What needs to be done
Extract word for word the lines of the listing from its start to the line holding "а в храмі, крім шістдесяти семи хрестів", both ends kept; pictures are not part of the copy.

··· Data provided ···

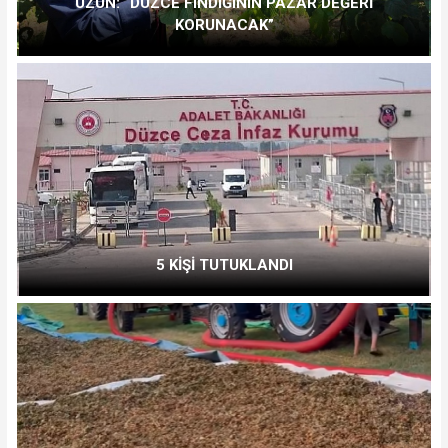
UZUN: “DÜZCE FINDIĞININ PAZAR DEĞERİ
KORUNACAK”
5 KİŞİ TUTUKLANDI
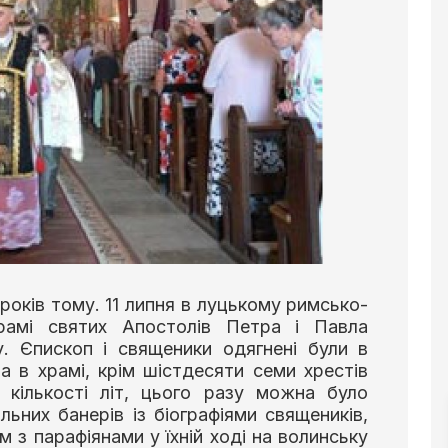
 років тому. 11 липня в луцькому римсько-
рамі святих Апостолів Петра і Павла
у. Єпископ і священики одягнені були в
 а в храмі, крім шістдесяти семи хрестів
о кількості літ, цього разу можна було
ьних банерів із біографіями священиків,
м з парафіянами у їхній ході на волинську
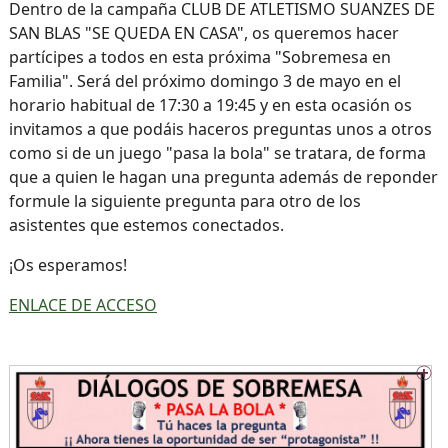
Dentro de la campaña CLUB DE ATLETISMO SUANZES DE
SAN BLAS "SE QUEDA EN CASA", os queremos hacer
partícipes a todos en esta próxima "Sobremesa en
Familia". Será del próximo domingo 3 de mayo en el
horario habitual de 17:30 a 19:45 y en esta ocasión os
invitamos a que podáis haceros preguntas unos a otros
como si de un juego "pasa la bola" se tratara, de forma
que a quien le hagan una pregunta además de reponder
formule la siguiente pregunta para otro de los
asistentes que estemos conectados.
¡Os esperamos!
ENLACE DE ACCESO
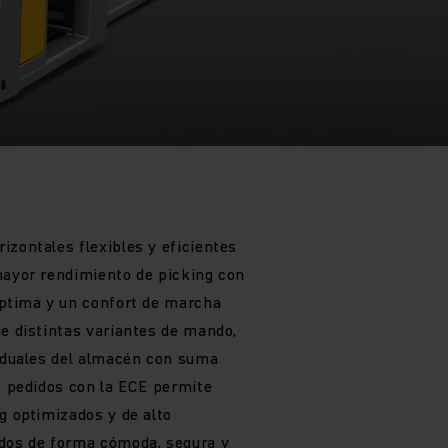
izontales flexibles y eficientes
mayor rendimiento de picking con
óptima y un confort de marcha
de distintas variantes de mando,
viduales del almacén con suma
de pedidos con la ECE permite
g optimizados y de alto
idos de forma cómoda, segura y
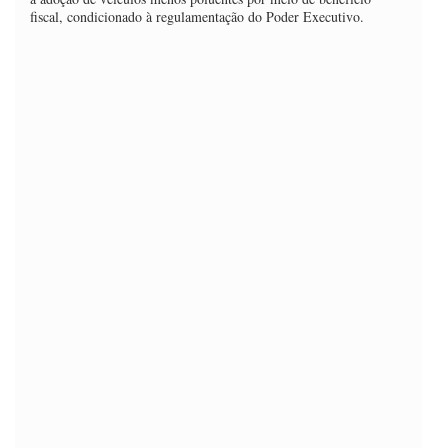
fiscal, condicionado à regulamentação do Poder Executivo.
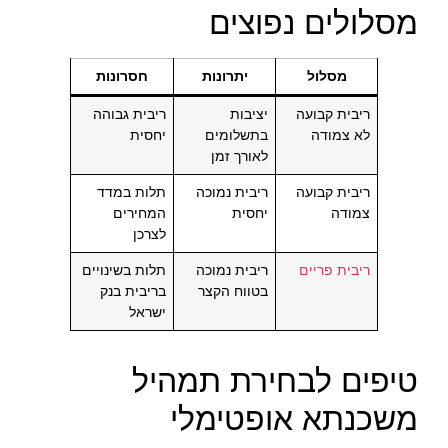
מסלולים נפוצים
מסלול
יתרונות
חסרונות
ריבית קבועה
יציבות
ריבית גבוהה
לא צמודה
בתשלומים
יחסית
לאורך זמן
ריבית קבועה
ריבית נמוכה
תלות במדד
צמודה
יחסית
המחירים
לצרכן
ריבית פריים
ריבית נמוכה
תלות בשינויים
בטווח הקצר
בריבית בנק
ישראל
טיפים לבחירת תמהיל
משכנתא אופטימלי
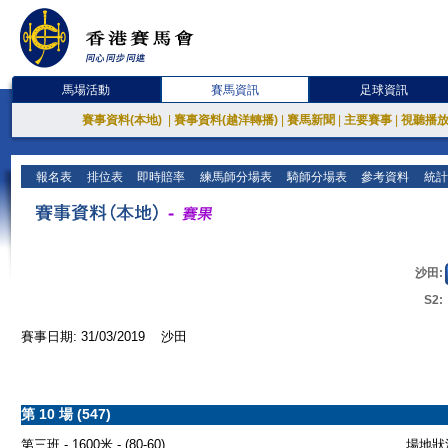
馬場活動
賽馬資訊
足球資訊
賽事資料(本地)
|
賽事資料(越洋轉播)
|
賽馬新聞
|
主要賽事
|
視聽播
報名表
排位表
即時賠率
練馬師分場表
騎師分場表
參考資料
統計
沙田:
S2:
賽事日期: 31/03/2019 沙田
第 10 場 (547)
第三班 - 1600米 - (80-60)
場地狀況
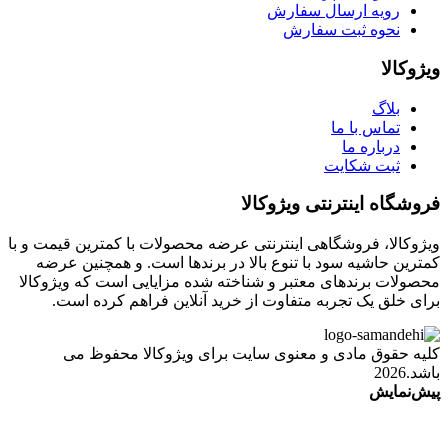
رویه ارسال سفارش
نحوه ثبت سفارش
ویژوکالا
بلاگ
تماس با ما
درباره ما
ثبت شکایت
فروشگاه اینترنتی ویژوکالا
ویژوکالا، فروشگاهی اینترنتی عرضه محصولات با کمترین قیمت و با
کمترین حاشیه سود با تنوع بالا در برندها است. و همچنین عرضه
محصولات برندهای معتبر و شناخته شده مزایایی است که ویژوکالا
برای خلق یک تجربه متفاوت از خرید آنلاین فراهم کرده است.
کلیه حقوق مادی و معنوی سایت برای ویژوکالا محفوظ می
باشد.2026
پیش‌نمایش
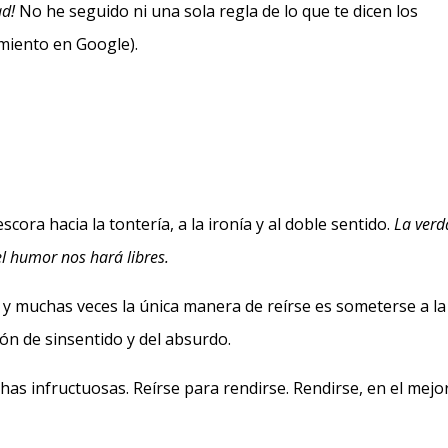
ad!
No he seguido ni una sola regla de lo que te dicen los
miento en Google).
cora hacia la tontería, a la ironía y al doble sentido.
La ver
el humor nos hará libres.
 y muchas veces la única manera de reírse es someterse a la
ón de sinsentido y del absurdo.
has infructuosas. Reírse para rendirse. Rendirse, en el mejo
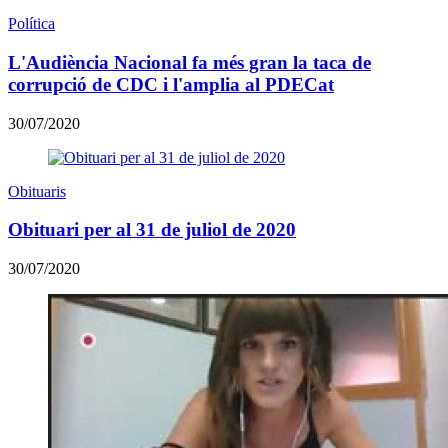
Política
L'Audiència Nacional fa més gran la taca de
corrupció de CDC i l'amplia al PDECat
30/07/2020
Obituaris
Obituari per al 31 de juliol de 2020
30/07/2020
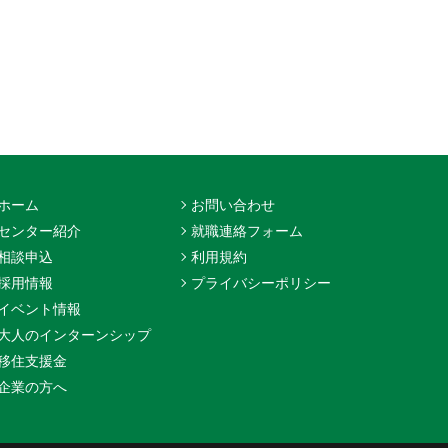
ホーム
お問い合わせ
センター紹介
就職連絡フォーム
相談申込
利用規約
採用情報
プライバシーポリシー
イベント情報
大人のインターンシップ
移住支援金
企業の方へ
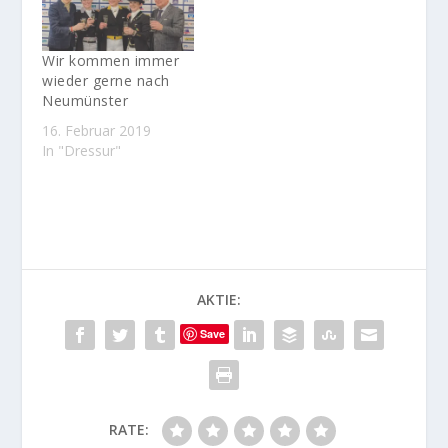
Wir kommen immer
wieder gerne nach
Neumünster
16. Februar 2019
In "Dressur"
AKTIE:
Save
RATE:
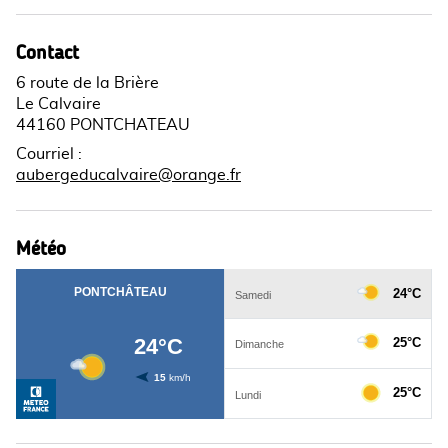
Contact
6 route de la Brière
Le Calvaire
44160 PONTCHATEAU
Courriel
:
aubergeducalvaire@orange.fr
Météo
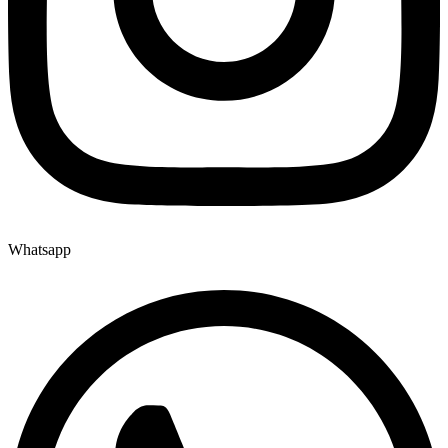
Whatsapp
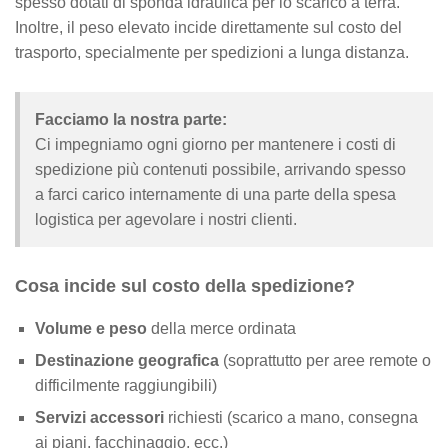
spesso dotati di sponda idraulica per lo scarico a terra.
Inoltre, il peso elevato incide direttamente sul costo del
trasporto, specialmente per spedizioni a lunga distanza.
Facciamo la nostra parte:
Ci impegniamo ogni giorno per mantenere i costi di
spedizione più contenuti possibile, arrivando spesso
a farci carico internamente di una parte della spesa
logistica per agevolare i nostri clienti.
Cosa incide sul costo della spedizione?
Volume e peso
della merce ordinata
Destinazione geografica
(soprattutto per aree remote o
difficilmente raggiungibili)
Servizi accessori
richiesti (scarico a mano, consegna
ai piani, facchinaggio, ecc.)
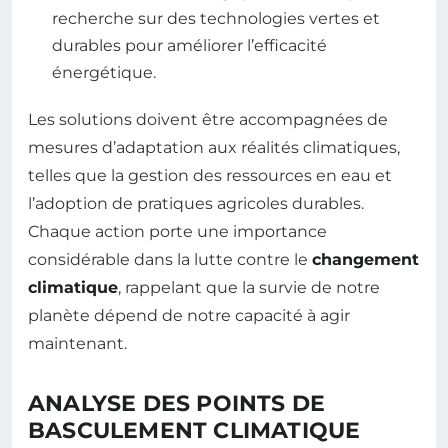
recherche sur des technologies vertes et
durables pour améliorer l’efficacité
énergétique.
Les solutions doivent être accompagnées de
mesures d’adaptation aux réalités climatiques,
telles que la gestion des ressources en eau et
l’adoption de pratiques agricoles durables.
Chaque action porte une importance
considérable dans la lutte contre le
changement
climatique
, rappelant que la survie de notre
planète dépend de notre capacité à agir
maintenant.
ANALYSE DES POINTS DE
BASCULEMENT CLIMATIQUE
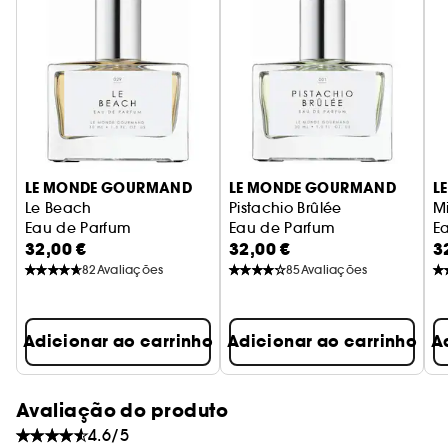
Notas de cabeça: Óleo essencial de
bergamota*. Frésia
Notas de coração: Nenúfar. Âmbar cristalizado
Notas de base: Óleo essencial de sândalo
cremoso*. Almíscar líquido
LE MONDE GOURMAND
LE MONDE GOURMAND
L
Le Beach
Pistachio Brûlée
M
Eau de Parfum
Eau de Parfum
E
32,00 €
32,00 €
3
82
Avaliações
85
Avaliações
Adicionar ao carrinho
Adicionar ao carrinho
A
Avaliação do produto
4.6/5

···

Answer for this exercise
UZUN: “DÜZCE FINDIĞININ PAZAR DEĞERİ
KORUNACAK”
5 KİŞİ TUTUKLANDI
 років тому. 11 липня в луцькому римсько-
рамі святих Апостолів Петра і Павла
у. Єпископ і священики одягнені були в
 а в храмі, крім шістдесяти семи хрестів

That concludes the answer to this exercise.